Successful middle-aged filmmaker Byungsoo (Kwon Haehyo) drops by to visit and introduce his daughter to an old friend, Mrs. Kim (Lee Hyeyoung), the owner of a charming apartment building that houses a restaurant on the ground floor. After Mrs. Kim tries to persuade him to move into one of the walk-up units, the film and Byungsoo’s future take a series of unexpected turns, as the various floors of the apartment come to contain different stages of his romantic and professional lives or perhaps they’re different realities?

EN

“Hong’s project – at this point, we can expect two or three bone-dry micro-budget films a year, virtually all festival-slate locks – is a reassuring anomaly in the arthouse sphere, often a palette cleanser among heavy dramas.
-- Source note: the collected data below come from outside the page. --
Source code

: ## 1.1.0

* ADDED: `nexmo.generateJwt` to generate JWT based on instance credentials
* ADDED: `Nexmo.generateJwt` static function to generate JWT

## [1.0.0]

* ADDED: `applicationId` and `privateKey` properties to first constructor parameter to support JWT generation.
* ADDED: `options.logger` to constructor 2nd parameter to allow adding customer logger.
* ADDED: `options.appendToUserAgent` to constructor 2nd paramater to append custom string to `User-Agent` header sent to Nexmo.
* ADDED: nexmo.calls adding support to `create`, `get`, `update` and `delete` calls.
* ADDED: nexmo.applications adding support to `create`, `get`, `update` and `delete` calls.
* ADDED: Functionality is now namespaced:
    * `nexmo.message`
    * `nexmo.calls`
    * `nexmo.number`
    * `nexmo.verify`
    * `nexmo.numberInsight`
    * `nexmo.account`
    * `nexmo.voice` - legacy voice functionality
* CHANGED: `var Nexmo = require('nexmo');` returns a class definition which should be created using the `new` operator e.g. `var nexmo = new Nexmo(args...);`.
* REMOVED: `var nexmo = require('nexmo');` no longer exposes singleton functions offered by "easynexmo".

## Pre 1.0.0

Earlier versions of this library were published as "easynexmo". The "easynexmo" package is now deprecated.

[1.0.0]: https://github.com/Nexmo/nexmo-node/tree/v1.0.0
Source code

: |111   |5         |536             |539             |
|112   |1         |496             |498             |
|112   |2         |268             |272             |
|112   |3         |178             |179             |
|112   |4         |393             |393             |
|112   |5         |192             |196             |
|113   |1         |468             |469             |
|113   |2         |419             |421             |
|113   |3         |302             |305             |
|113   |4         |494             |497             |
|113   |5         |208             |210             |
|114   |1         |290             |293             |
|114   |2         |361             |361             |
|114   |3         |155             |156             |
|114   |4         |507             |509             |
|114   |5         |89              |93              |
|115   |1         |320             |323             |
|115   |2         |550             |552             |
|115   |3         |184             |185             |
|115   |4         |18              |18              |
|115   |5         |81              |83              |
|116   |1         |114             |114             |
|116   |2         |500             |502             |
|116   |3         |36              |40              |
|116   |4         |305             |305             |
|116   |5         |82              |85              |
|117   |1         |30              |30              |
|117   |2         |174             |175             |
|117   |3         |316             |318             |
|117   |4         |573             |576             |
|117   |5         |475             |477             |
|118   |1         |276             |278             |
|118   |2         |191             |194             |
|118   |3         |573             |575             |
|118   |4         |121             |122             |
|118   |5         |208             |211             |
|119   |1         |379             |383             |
And yet, Walk Up’s drab mood lifts a middle finger to the desire to elevate Hong into a heroic figure. [...] After Hong’s recent fêting with a Film at Lincoln Center retrospective, he exaggerates his situation to ask what it means to be ‘resonant,’ a ‘festival favorite,’ when cinema is underfunded and the pandemic trudges on.”

Chloe Lizotte1

 

“Amidst these musings, it is difficult not to crack a smile. The increasingly unhinged conversations and entirely still camera allow one to lean into the nuances of the actors’ performances. Park Mi-so (who also acted in Hong Sang-soo’s Introduction (2021) and The Novelist’s Film (2022)) especially shines here. Her easy bashfulness feels organic in the face of Lee Hae-young and Kwon Hae-hyo’s matured elegance; her repressed rage towards her estranged father feels palpable. From her averted eyes to the loose cigarette dangling from her fingers, she fully embraces the common grace of a girl next door. Of all of Walk Up’s extraordinary characters, Park Mi-so adds an appropriately plebian charm of a fresh-faced youth.”